▶ Directions for this task
Set down the entries once more, exactly as given.

Records from a collection:
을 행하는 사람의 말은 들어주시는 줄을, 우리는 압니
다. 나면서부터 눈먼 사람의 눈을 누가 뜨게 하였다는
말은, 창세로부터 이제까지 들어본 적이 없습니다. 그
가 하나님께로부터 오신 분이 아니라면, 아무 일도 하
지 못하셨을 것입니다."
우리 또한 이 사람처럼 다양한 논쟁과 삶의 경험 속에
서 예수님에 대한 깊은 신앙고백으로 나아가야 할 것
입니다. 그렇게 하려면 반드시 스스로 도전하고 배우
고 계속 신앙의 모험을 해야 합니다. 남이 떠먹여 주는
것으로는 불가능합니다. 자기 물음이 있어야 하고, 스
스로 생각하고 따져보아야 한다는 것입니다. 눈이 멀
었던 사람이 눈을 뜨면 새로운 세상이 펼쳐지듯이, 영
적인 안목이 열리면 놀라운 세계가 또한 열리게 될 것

▶ Answer to the problem
을 행하는 사람의 말은 들어주시는 줄을, 우리는 압니
다. 나면서부터 눈먼 사람의 눈을 누가 뜨게 하였다는
말은, 창세로부터 이제까지 들어본 적이 없습니다. 그
가 하나님께로부터 오신 분이 아니라면, 아무 일도 하
지 못하셨을 것입니다."
우리 또한 이 사람처럼 다양한 논쟁과 삶의 경험 속에
서 예수님에 대한 깊은 신앙고백으로 나아가야 할 것
입니다. 그렇게 하려면 반드시 스스로 도전하고 배우
고 계속 신앙의 모험을 해야 합니다. 남이 떠먹여 주는
것으로는 불가능합니다. 자기 물음이 있어야 하고, 스
스로 생각하고 따져보아야 한다는 것입니다. 눈이 멀
었던 사람이 눈을 뜨면 새로운 세상이 펼쳐지듯이, 영
적인 안목이 열리면 놀라운 세계가 또한 열리게 될 것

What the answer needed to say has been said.